Integrated Analysis of Single-Cell and Transcriptome Data Reveals the Role and Regulatory Mechanisms of Neuroinflammation in Parkinson's Disease.

There is increasing interest in developing therapeutic interventions aimed at preventing neuroinflammation in Parkinson's disease (PD). However, the specific characteristics of inflammation across different cell types and the underlying mechanisms of PD-related inflammation remain inadequately understood. In this study, we conducted an analysis of single-cell RNA sequencing (scRNA-seq) and microarray data derived from human PD midbrain tissue, specifically focusing on the substantia nigra compacta (SNc). These datasets were sourced from the (GEO) database.
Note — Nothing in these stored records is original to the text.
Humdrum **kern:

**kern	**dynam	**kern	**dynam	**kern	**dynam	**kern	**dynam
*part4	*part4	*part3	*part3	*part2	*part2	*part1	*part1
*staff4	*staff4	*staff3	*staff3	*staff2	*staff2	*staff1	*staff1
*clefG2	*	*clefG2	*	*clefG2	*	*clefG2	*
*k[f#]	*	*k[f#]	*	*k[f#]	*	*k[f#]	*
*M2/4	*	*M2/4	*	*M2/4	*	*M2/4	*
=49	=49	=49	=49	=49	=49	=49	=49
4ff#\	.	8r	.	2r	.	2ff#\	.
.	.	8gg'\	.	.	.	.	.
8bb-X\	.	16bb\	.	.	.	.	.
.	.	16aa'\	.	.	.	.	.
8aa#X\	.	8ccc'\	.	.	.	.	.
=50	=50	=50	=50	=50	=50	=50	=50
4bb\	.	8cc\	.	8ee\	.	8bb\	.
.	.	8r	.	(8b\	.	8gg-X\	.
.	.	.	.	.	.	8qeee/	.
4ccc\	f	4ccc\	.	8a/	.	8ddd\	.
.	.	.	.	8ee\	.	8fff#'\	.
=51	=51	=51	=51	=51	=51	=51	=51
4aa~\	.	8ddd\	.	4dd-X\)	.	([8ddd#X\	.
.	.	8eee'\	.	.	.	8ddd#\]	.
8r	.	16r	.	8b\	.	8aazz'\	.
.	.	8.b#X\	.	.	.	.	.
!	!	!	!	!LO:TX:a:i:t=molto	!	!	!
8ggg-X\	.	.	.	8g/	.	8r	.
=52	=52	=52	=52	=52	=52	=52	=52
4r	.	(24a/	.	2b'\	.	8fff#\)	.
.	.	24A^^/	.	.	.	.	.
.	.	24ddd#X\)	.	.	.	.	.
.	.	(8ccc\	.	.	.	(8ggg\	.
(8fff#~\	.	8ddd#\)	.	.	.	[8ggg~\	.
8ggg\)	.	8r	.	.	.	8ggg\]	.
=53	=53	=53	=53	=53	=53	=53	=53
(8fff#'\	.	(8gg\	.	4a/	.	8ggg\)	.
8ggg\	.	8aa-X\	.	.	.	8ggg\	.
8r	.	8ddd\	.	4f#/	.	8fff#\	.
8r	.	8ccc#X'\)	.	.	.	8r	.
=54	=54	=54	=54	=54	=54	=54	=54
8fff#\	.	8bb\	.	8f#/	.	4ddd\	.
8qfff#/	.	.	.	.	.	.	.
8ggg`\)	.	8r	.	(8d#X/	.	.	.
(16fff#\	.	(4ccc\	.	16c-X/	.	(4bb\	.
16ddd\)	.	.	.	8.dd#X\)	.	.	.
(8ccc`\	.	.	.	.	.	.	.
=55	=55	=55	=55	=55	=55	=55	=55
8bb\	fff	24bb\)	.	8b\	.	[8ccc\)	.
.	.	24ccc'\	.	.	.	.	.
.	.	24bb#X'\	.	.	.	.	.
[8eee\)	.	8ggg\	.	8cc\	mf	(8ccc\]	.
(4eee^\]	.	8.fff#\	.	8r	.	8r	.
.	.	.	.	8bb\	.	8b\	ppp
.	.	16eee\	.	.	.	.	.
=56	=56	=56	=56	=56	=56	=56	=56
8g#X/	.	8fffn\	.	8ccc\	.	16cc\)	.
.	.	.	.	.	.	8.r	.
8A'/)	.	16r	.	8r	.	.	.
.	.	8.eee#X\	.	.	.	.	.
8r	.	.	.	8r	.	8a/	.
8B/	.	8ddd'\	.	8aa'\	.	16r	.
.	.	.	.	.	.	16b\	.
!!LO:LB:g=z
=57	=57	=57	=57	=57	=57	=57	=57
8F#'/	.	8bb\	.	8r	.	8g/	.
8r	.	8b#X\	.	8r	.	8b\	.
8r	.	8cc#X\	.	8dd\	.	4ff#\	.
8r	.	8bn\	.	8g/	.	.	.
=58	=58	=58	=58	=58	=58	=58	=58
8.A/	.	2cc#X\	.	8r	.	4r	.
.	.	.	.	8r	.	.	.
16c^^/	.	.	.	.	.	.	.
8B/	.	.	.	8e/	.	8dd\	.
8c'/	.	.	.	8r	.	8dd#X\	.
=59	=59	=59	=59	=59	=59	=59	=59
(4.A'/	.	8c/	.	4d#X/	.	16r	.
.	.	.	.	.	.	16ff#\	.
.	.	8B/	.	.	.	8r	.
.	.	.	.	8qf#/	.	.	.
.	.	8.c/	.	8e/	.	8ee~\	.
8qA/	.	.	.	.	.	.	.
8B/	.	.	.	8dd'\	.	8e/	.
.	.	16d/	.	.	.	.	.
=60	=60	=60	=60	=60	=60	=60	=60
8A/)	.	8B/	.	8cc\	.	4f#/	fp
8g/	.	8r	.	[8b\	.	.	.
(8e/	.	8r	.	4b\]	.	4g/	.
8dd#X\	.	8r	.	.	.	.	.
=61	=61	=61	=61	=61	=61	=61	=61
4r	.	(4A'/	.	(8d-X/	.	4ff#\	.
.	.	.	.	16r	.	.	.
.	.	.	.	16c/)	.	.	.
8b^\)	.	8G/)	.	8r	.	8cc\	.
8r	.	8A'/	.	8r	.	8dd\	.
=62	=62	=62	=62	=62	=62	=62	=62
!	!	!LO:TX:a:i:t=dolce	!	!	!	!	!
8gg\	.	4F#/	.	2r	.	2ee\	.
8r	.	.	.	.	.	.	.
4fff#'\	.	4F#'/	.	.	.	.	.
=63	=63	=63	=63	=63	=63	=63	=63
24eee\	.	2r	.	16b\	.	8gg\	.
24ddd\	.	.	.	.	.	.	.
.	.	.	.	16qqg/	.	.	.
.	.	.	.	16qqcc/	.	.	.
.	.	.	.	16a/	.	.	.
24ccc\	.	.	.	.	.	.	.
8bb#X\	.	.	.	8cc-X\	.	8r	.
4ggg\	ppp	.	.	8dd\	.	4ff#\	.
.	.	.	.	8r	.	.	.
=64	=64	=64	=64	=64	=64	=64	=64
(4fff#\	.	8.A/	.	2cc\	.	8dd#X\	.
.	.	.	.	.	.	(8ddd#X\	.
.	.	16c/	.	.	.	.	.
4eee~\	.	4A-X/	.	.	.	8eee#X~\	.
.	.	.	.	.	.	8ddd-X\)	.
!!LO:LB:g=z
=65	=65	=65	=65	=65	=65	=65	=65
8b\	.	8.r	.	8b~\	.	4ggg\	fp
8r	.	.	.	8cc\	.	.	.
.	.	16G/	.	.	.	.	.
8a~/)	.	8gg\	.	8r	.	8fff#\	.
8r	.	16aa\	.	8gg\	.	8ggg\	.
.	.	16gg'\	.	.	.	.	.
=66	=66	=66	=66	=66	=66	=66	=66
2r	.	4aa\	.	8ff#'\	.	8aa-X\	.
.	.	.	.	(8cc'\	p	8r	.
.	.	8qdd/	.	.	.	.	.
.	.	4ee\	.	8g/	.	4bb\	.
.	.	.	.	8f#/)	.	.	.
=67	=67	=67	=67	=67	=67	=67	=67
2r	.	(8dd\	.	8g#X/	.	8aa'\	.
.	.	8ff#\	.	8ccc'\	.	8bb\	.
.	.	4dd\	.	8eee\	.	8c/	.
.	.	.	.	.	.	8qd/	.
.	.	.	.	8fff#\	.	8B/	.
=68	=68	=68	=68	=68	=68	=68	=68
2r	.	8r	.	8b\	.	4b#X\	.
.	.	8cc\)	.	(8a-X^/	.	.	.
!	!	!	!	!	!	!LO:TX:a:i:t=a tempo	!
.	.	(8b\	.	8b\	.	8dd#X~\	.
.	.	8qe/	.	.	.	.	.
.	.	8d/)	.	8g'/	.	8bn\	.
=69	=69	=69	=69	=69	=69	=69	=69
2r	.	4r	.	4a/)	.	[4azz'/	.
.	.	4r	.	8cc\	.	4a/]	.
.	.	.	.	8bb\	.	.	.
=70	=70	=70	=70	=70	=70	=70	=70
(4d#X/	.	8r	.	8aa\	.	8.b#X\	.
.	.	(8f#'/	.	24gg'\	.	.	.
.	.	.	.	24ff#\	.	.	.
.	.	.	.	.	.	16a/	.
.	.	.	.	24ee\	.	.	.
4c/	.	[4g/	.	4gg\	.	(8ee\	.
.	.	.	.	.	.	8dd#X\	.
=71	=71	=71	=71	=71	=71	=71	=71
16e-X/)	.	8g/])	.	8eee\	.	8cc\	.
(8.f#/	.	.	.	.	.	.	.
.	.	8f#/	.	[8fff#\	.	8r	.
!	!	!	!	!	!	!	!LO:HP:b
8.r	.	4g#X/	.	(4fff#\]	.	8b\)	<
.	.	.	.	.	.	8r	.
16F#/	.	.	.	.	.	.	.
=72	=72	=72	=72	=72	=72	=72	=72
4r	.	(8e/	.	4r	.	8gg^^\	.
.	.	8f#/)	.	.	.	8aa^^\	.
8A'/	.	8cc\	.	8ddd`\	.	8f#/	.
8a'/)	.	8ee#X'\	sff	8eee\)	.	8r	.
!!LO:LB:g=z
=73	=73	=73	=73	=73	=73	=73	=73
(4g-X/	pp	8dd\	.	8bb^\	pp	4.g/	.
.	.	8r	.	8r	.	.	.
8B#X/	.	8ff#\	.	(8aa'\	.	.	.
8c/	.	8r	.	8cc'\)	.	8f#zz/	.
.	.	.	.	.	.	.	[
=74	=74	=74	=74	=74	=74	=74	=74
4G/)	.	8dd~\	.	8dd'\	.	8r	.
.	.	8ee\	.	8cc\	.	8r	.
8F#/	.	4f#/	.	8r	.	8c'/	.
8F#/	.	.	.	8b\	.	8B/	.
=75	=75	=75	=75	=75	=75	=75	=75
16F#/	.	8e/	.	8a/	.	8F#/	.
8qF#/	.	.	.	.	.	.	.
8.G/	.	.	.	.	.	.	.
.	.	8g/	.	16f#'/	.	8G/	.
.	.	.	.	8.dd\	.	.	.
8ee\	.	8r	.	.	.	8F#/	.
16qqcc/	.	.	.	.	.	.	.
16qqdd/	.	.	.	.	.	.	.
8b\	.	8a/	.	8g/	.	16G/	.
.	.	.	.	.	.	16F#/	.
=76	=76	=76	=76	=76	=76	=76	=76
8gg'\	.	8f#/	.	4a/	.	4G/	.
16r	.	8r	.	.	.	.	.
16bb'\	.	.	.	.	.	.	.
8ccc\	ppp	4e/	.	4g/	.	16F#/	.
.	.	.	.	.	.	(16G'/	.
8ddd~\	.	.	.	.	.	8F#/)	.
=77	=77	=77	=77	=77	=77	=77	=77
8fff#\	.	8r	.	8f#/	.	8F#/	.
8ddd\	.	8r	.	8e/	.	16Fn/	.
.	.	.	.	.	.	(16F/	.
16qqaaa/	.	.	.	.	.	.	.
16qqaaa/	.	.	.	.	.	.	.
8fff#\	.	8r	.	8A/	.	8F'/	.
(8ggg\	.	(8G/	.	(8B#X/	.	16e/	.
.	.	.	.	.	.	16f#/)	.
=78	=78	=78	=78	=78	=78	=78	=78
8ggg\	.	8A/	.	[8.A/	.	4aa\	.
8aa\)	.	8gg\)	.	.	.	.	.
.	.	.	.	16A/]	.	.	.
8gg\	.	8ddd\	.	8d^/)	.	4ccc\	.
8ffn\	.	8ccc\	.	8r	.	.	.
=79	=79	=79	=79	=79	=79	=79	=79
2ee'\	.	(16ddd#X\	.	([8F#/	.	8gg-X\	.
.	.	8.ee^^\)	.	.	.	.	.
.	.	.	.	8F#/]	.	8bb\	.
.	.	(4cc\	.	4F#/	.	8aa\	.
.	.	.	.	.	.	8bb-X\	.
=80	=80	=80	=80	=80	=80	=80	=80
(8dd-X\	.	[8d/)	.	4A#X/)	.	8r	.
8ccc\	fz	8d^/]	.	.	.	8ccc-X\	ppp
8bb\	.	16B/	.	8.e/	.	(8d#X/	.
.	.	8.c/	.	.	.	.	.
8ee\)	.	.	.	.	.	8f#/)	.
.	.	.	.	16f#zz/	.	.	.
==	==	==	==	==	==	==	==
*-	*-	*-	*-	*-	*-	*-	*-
We utilized GSVA, GSEA, as well as KEGG and GO analyses to explore transcriptional variations associated with PD. Furthermore, trajectory and SCENIC analyses were conducted to uncover the mechanisms underlying PD progression. Subsequent animal and cellular experiments validated the role of the regulon in regulating neuroinflammation. Results: Our analysis revealed that microglia displayed the highest levels of inflammatory activity, characterized by an increased abundance of microglia in the proinflammatory activated state within the midbrain and SNc of PD patients. This finding was further validated in a PD mouse model induced by 1-methyl-4-phenyl-1,2,3,6-tetrahydropyridine (MPTP). The transcription factor STAT3 demonstrated significant upregulation and was implicated in promoting the inflammatory response and activating microglia within the PD context. In the 1-methyl-4-phenylpyridine (MPP +)-induced BV2 cell model, inhibition of STAT3 led to reduced levels of inflammation, hindered STAT3 phosphorylation, and decreased the production of inflammatory factors. Furthermore, the downregulation of P-STAT3 alleviated the harmful effects on SH-SY5Y cells that were cocultured in the conditioned medium. Conclusions: Our study underscored the pivotal role of the transcription factor STAT3 as a central regulator of proinflammatory activation in microglia within PD. These findings offer fresh insights into PD pathogenesis and suggest potential avenues for the development of novel therapeutic strategies.